Drewry Maritime Financial Insight – January 2021
Port and terminal operators: Despite recording third consecutive quarter of increase (4Q20: 18%, 3Q20: 4%, 2Q20 14% and 1Q20: -38%), port sector average return was unable to recover the loss it incurred during 1Q20 meltdown, ending the yearly return in negative territory (2020: -16%). Since the second quarter of 2020, both central bankers and governments around the world made synchronized efforts to uplift investor’s confidence. The positive effects of which was clearly visible in later quarters. Even-though lower interest rates and vaccine rollout are currently supporting the rich equity valuations, higher consumer confidence along with the influx of liquidity can quickly bring back the inflationary pressures, requiring substantial uptick in corporate earnings to support the current up-move.
Dry bulk shipping: Dry bulk shipping has seen a strong comeback after a dip due to the COVID-19 outbreak. The recovery was further fuelled by the recent surge in the demand for commodities after the stimulus package from various economies came into play. Furthermore, the ongoing winter has boosted heating demand in China, in turn, increasing coal imports from Indonesia and Russia. Moreover, due to the cold weather, energy demand has also strengthened in other Far Eastern countries and Europe. This, in tandem with multi-year high LNG spot prices, will be positive for non-coking coal imports. Hence, we expect the coming months to be of consolidation for shipping rates and stock prices.
LNG shipping: DMFR LNG shipping index surged 29.3% in 4Q20 on account of robust spot LNG shipping rates. LNG shipping companies’ stocks with spot exposure have gained the most, with Golar LNG increasing 59.1% and Flex LNG 52.5%. LNG spot shipping freight rates surged due to the cold snap in Asia, congestion in the Panama Canal and lower availability of LNG vessels in the spot market. DMFR LNG index declined 19% in 2020, with Nakilat being the only stock which recorded positive returns (up 39.5%).
LPG shipping: VLGC freight rates were volatile in FY20, but moved up in 4Q20. Despite the holiday season in December, fixtures remained steady from the US and the Middle East, with fixing window getting extended to February. The congestion at the Panama Canal, wide US-Asia propane arbitrage and strong LPG demand in Europe and Asia are expected to further strengthen shipping rates in the second half of January, following which, we may see some consolidation.
Crude tanker shipping: The three major indices – S&P 500, DJIA and Nasdaq Composite – surged 12.4% QoQ on average in 4Q20 with positive news on vaccine availability, giving hope that COVID-19 will finally be contained. However, stocks of crude tanker shipping companies in our portfolio declined 4.1% over the same period as unusually weak earnings across vessel classes kept these stocks under pressure. Ample tonnage availability, weak oil demand coupled with increased restrictions in several European countries led to a sharp decline in TCE rates of crude carriers. For instance, average VLCC earnings on Middle East-China (TD3C) in 4Q20 plunged 96.5% to ~USD 10,300pd from a record high of ~USD 250,000pd seen in mid-March. TCE rates on major trading routes are expected to slide further across vessel classes, weakening crude tanker stock earnings in 1H21.
Product tanker shipping: DMFR product tanker index moved up 5.9% in 4Q20 as spot rates strengthened on the key trading routes amid seasonal demand.

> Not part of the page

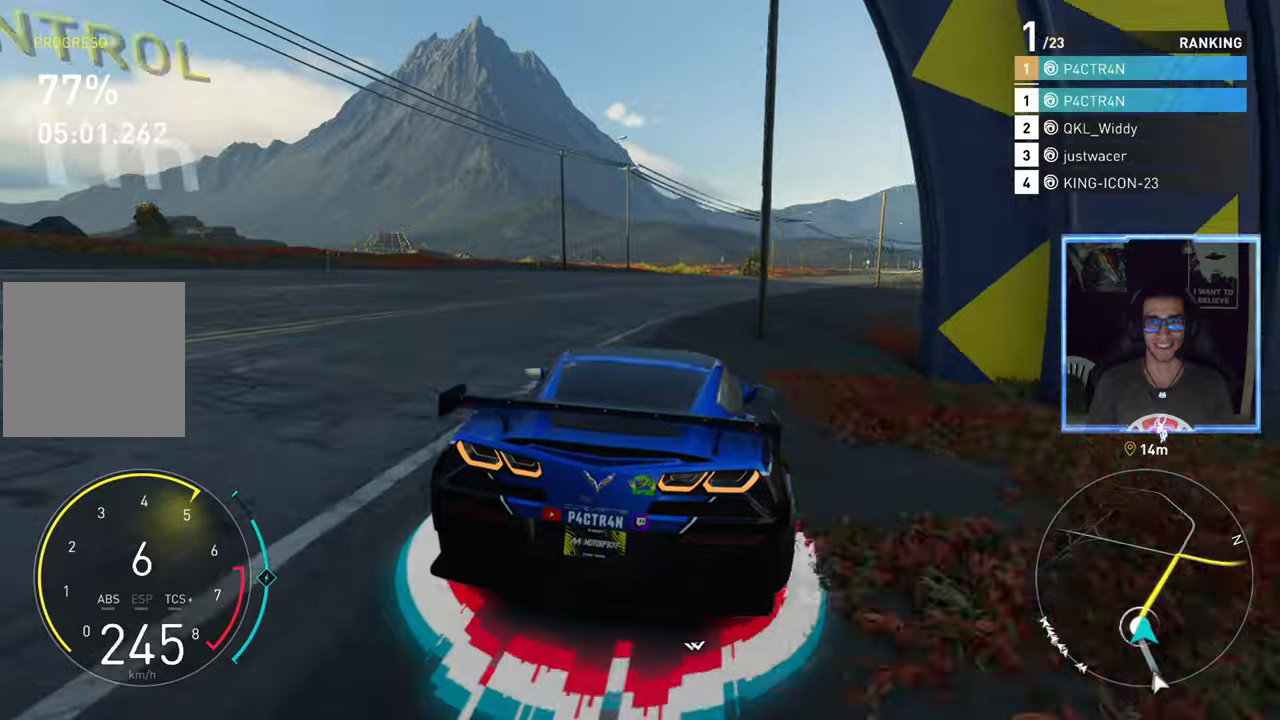
{"dt_ms": 500, "buttons": ["A", "R2"], "left_stick": "up-right", "right_stick": "center", "events": [[83, "left_stick", "right"], [250, "left_stick", "center"], [400, "A", "down"], [400, "left_stick", "up-right"]]}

Second-hand asset prices of MR vessels remained flat over the same period as the uptrend in day rates arrested the decline in asset prices. However, the index plunged 53.5% YoY in 2020 as the fall in TCE rates across vessel class has substantially eroded the market capitalisation of product tanker companies. Meanwhile, the rollout of vaccines provides hope of potential recovery, but the product tanker market is expected to remain under pressure in 1H21.